Un accordo di pace presuppone che la Russia non sarà punita per aver scatenato il conflitto, ma addirittura trarrebbe vantaggio, poiché in un a trattativa vi è qualcuno che concede qualcosa e qualcuno che ottiene qualcosa. Potrà sembrare ingiusto che si debba riconoscere un qualche vantaggio all’aggressore, ma c’è forse chi riesce ad immaginare una diversa soluzione della tragedia in corso di svolgimento?
Tutte le altre alternative hanno come effetto o la distruzione della terra o la distruzione dell’Ucraina da parte dell’esercito russo. E di certo nessuno può augurarsi tale tipo di conclusione.

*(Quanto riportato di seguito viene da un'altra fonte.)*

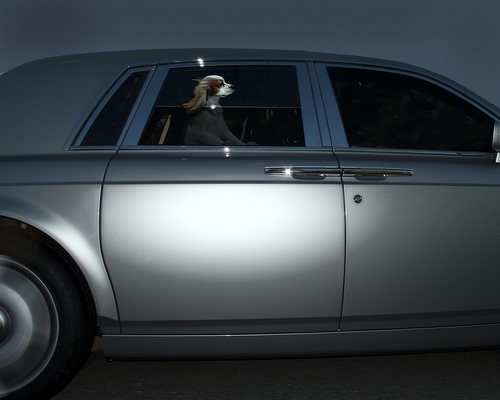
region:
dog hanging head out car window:
[175, 73, 257, 151]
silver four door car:
[5, 50, 496, 396]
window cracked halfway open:
[135, 64, 306, 149]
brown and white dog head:
[178, 73, 234, 113]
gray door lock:
[352, 192, 362, 205]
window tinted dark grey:
[324, 63, 490, 160]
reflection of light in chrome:
[281, 164, 294, 176]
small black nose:
[227, 81, 234, 91]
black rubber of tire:
[4, 225, 89, 395]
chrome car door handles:
[265, 163, 410, 182]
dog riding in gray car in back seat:
[60, 38, 496, 155]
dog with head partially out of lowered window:
[132, 55, 307, 142]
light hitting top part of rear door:
[70, 166, 376, 291]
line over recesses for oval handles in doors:
[260, 165, 411, 180]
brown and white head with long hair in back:
[180, 71, 232, 107]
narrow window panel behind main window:
[62, 57, 302, 147]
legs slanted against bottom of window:
[180, 105, 242, 145]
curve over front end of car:
[312, 45, 497, 145]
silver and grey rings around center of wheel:
[0, 215, 60, 395]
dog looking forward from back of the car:
[114, 60, 316, 177]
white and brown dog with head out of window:
[185, 71, 236, 109]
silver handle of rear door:
[260, 165, 343, 179]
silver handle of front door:
[342, 167, 412, 179]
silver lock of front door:
[353, 192, 363, 204]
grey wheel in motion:
[0, 260, 54, 380]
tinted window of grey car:
[328, 62, 493, 152]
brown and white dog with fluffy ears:
[183, 74, 238, 110]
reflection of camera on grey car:
[184, 53, 219, 68]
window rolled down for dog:
[147, 72, 298, 149]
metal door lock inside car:
[289, 134, 300, 146]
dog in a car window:
[158, 69, 253, 155]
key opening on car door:
[348, 188, 370, 209]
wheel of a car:
[0, 235, 82, 398]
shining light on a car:
[118, 185, 321, 257]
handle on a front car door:
[345, 155, 400, 190]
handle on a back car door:
[278, 158, 335, 196]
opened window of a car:
[161, 94, 301, 144]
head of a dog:
[184, 70, 240, 102]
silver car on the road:
[3, 33, 498, 396]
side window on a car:
[326, 59, 498, 165]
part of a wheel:
[83, 336, 130, 357]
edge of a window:
[228, 162, 234, 173]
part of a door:
[315, 136, 320, 249]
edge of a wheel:
[45, 320, 70, 351]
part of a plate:
[47, 323, 72, 332]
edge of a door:
[265, 209, 285, 239]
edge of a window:
[353, 92, 360, 104]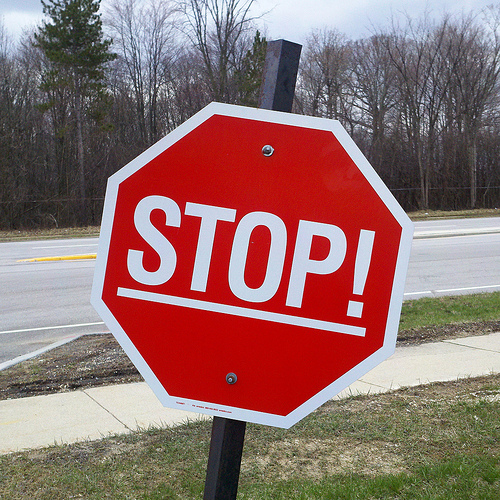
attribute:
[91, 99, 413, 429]
sign — red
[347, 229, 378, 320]
exclamation mark — white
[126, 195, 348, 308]
word — underlined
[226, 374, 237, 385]
pin — grey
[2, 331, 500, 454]
sidewalk — nearby, concrete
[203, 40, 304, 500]
signpost — black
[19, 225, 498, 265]
line — yellow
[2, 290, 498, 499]
grass — cut, dead, green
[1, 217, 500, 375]
road — grey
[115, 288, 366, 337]
line — white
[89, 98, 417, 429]
border — white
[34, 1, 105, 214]
tree — pine, bare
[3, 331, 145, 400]
dirt — wet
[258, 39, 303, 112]
post — rusted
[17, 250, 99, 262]
median — yellow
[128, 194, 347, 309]
lettering — white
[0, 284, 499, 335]
line — white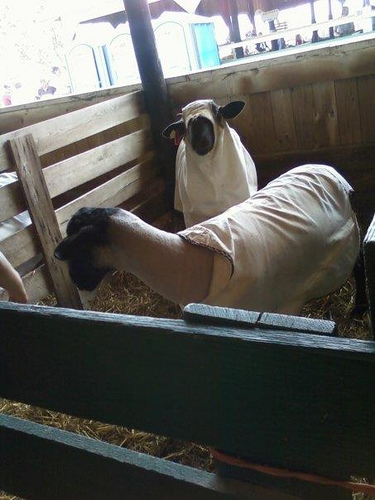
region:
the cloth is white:
[168, 94, 264, 231]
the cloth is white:
[181, 171, 374, 362]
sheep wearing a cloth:
[31, 166, 369, 354]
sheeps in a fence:
[49, 35, 373, 341]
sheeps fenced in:
[56, 37, 374, 417]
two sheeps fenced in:
[41, 51, 370, 415]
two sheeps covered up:
[30, 52, 312, 394]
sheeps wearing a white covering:
[82, 74, 320, 376]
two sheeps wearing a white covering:
[81, 89, 374, 303]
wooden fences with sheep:
[42, 44, 372, 446]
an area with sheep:
[32, 51, 374, 392]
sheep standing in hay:
[61, 111, 337, 427]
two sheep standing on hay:
[22, 23, 364, 396]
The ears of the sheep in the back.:
[155, 97, 246, 137]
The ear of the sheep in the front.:
[43, 227, 103, 259]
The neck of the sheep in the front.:
[124, 218, 201, 306]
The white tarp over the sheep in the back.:
[174, 96, 256, 210]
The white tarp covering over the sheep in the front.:
[185, 165, 373, 308]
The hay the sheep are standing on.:
[2, 229, 374, 496]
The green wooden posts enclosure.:
[3, 301, 364, 497]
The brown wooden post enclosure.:
[14, 50, 370, 305]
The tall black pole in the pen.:
[124, 0, 186, 196]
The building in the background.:
[45, 3, 374, 40]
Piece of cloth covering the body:
[252, 226, 309, 266]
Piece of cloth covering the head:
[191, 108, 207, 112]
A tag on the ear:
[177, 133, 179, 138]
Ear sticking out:
[227, 106, 239, 110]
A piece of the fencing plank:
[54, 120, 100, 129]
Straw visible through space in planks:
[98, 429, 122, 437]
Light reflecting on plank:
[93, 444, 106, 450]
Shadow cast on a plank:
[267, 160, 291, 166]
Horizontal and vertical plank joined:
[263, 321, 293, 333]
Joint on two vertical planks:
[256, 314, 262, 319]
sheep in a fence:
[49, 51, 361, 322]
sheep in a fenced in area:
[62, 28, 353, 364]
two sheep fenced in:
[84, 52, 337, 370]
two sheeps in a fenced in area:
[64, 62, 370, 458]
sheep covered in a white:
[27, 73, 342, 310]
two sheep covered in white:
[57, 41, 359, 364]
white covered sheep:
[92, 87, 362, 365]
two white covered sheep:
[88, 80, 355, 337]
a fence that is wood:
[6, 52, 370, 401]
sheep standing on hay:
[46, 108, 364, 386]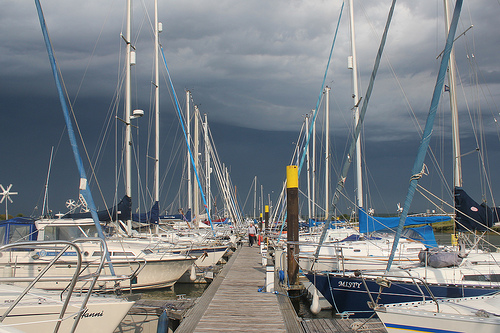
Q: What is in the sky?
A: Large clouds.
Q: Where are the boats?
A: At the marina.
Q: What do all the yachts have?
A: Masts.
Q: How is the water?
A: Calm.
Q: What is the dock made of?
A: Wood.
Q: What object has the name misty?
A: A yacht.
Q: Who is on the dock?
A: A person.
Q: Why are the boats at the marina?
A: To dock.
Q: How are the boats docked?
A: With tied rope.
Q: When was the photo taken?
A: During the daytime.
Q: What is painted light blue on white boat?
A: A sail.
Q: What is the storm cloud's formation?
A: White and gray.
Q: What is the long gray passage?
A: Wooden pier.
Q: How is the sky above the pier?
A: Gray and stormy.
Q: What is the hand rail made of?
A: Silver metal.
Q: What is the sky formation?
A: Dark clouds.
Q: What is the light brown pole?
A: A wooden boardwalk.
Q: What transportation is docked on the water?
A: Row of boats.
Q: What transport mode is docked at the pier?
A: Boats.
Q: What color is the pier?
A: Brown.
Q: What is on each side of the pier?
A: Boats.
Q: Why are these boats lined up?
A: They are docked.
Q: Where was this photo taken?
A: At a pier.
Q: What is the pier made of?
A: Wood.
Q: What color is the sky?
A: Blue.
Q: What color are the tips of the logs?
A: Yellow.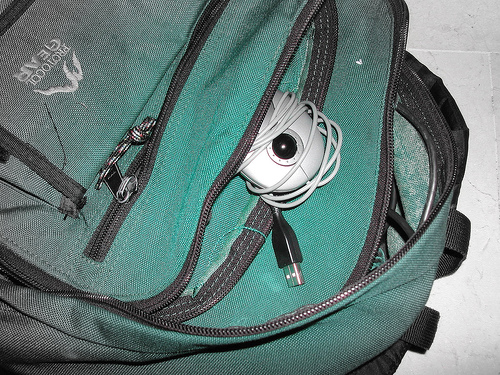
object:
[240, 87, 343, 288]
mouse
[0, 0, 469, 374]
backpack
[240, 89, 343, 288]
cord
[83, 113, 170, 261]
zipper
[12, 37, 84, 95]
emblem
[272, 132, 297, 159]
ball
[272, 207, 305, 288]
usb connector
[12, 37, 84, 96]
protocol gear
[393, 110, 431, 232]
dirt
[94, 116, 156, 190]
rope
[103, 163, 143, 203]
zipper handle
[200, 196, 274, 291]
stitching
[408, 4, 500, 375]
ground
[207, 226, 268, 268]
string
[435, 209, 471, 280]
strap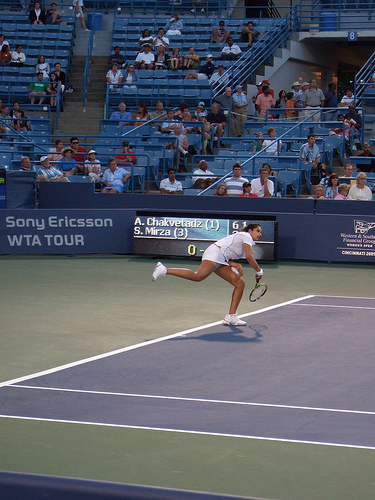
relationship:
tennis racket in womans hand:
[249, 271, 268, 301] [255, 272, 262, 280]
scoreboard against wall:
[133, 210, 274, 243] [3, 202, 357, 265]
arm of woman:
[238, 231, 266, 278] [142, 200, 294, 329]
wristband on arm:
[253, 265, 267, 276] [238, 231, 266, 278]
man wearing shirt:
[225, 161, 247, 195] [224, 176, 249, 195]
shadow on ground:
[163, 320, 264, 343] [2, 254, 374, 499]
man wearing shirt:
[157, 165, 184, 193] [160, 177, 184, 189]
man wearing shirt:
[299, 129, 326, 191] [300, 145, 321, 156]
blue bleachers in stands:
[138, 71, 213, 98] [1, 0, 373, 201]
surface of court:
[3, 293, 373, 455] [2, 292, 372, 448]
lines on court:
[83, 382, 212, 444] [2, 292, 372, 448]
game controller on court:
[150, 223, 268, 326] [2, 292, 372, 448]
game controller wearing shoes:
[150, 223, 268, 326] [152, 261, 165, 280]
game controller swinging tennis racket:
[150, 223, 268, 326] [248, 276, 265, 302]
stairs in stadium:
[51, 26, 114, 152] [0, 0, 374, 499]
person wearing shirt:
[58, 147, 78, 174] [56, 159, 75, 170]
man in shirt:
[225, 161, 247, 195] [224, 175, 248, 194]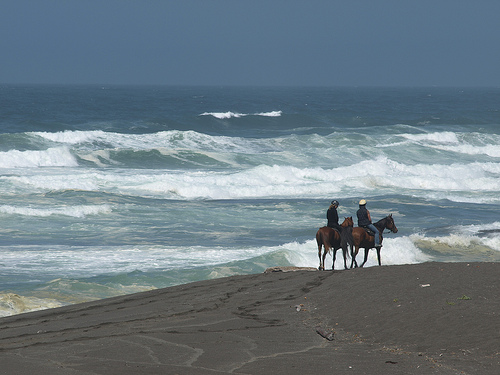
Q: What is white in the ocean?
A: The waves are white in the ocean.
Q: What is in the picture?
A: A pair of brown horses.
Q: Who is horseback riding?
A: Some people.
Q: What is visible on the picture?
A: A pair of horses on the beach.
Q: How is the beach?
A: Dark and sandy.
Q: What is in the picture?
A: A few ocean waves.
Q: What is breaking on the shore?
A: Waves.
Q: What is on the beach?
A: Sand.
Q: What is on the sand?
A: Sea weed.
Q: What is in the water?
A: Large white capped waves.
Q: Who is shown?
A: Women.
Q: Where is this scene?
A: The beach.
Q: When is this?
A: During the day.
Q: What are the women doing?
A: Horseback riding.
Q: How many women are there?
A: Two.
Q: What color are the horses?
A: Brown.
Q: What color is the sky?
A: Blue.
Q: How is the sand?
A: Wet.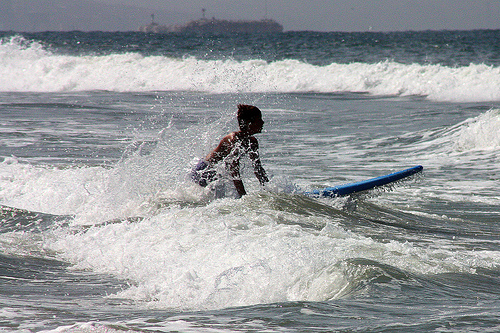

Stabilito allora che l’unica via praticabile verso la fine della guerra è un accordo diplomatico viene di conseguenza da pensare che l’aver inviato armi all’Ucraina per prolungare la sua resistenza all’aggressore è stato un tragico errore. Con ciò non si intende affermare che non bisogna assolutamente inviare armi, in modo da abbreviare la possibilità degli ucraini di resistere alle forze dell’aggressore. I pacifisti non è questo che sostengono, ma essi invece propugnano l’idea che bisogna sostenere la resistenza ucraina solo in vista di una composizione diplomatica del conflitto. Con ciò si vuol dire che gli ucraini vanno sostenuti si, ma senza continuare a soffiare sul fuoco, demonizzando Putin, ma semplicemente occorre mettere in campo ogni sforzo per cercare di portare i contendenti ad un tavolo in cui ci si sforzi di trovare un giusto punto di accordo. Continuando invece ad esprimersi come di recente ha fatto il presidente americano Biden, non si fa altro che allontanare la possibilità di una fine della guerra ed un suo prolungamento sine die. Preludio questo alla cancellazione completa dell’Ucraina come paese ed allo sterminio del suo popolo. Ci pensino bene tutti i belligeranti da salotto che compaiono nei talk show televisivi e che riempiono le pagine dei giornali asserviti alla politica USA.